Some entries:
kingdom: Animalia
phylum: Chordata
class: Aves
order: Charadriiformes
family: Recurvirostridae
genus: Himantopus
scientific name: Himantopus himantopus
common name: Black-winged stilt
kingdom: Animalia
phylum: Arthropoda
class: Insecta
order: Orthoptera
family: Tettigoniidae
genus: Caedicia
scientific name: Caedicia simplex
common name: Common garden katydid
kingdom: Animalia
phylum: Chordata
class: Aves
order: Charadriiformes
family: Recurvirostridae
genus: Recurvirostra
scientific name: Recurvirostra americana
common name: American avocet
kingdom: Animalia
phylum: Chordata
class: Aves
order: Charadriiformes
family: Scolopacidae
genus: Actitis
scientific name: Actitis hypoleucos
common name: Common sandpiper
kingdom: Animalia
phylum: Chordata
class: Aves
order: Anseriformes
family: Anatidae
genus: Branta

● **Exercise requirements**
Extract every line from all of the entries above and reproduce each one word for word.

● **Exercise solution**
kingdom: Animalia
phylum: Chordata
class: Aves
order: Charadriiformes
family: Recurvirostridae
genus: Himantopus
scientific name: Himantopus himantopus
common name: Black-winged stilt
kingdom: Animalia
phylum: Arthropoda
class: Insecta
order: Orthoptera
family: Tettigoniidae
genus: Caedicia
scientific name: Caedicia simplex
common name: Common garden katydid
kingdom: Animalia
phylum: Chordata
class: Aves
order: Charadriiformes
family: Recurvirostridae
genus: Recurvirostra
scientific name: Recurvirostra americana
common name: American avocet
kingdom: Animalia
phylum: Chordata
class: Aves
order: Charadriiformes
family: Scolopacidae
genus: Actitis
scientific name: Actitis hypoleucos
common name: Common sandpiper
kingdom: Animalia
phylum: Chordata
class: Aves
order: Anseriformes
family: Anatidae
genus: Branta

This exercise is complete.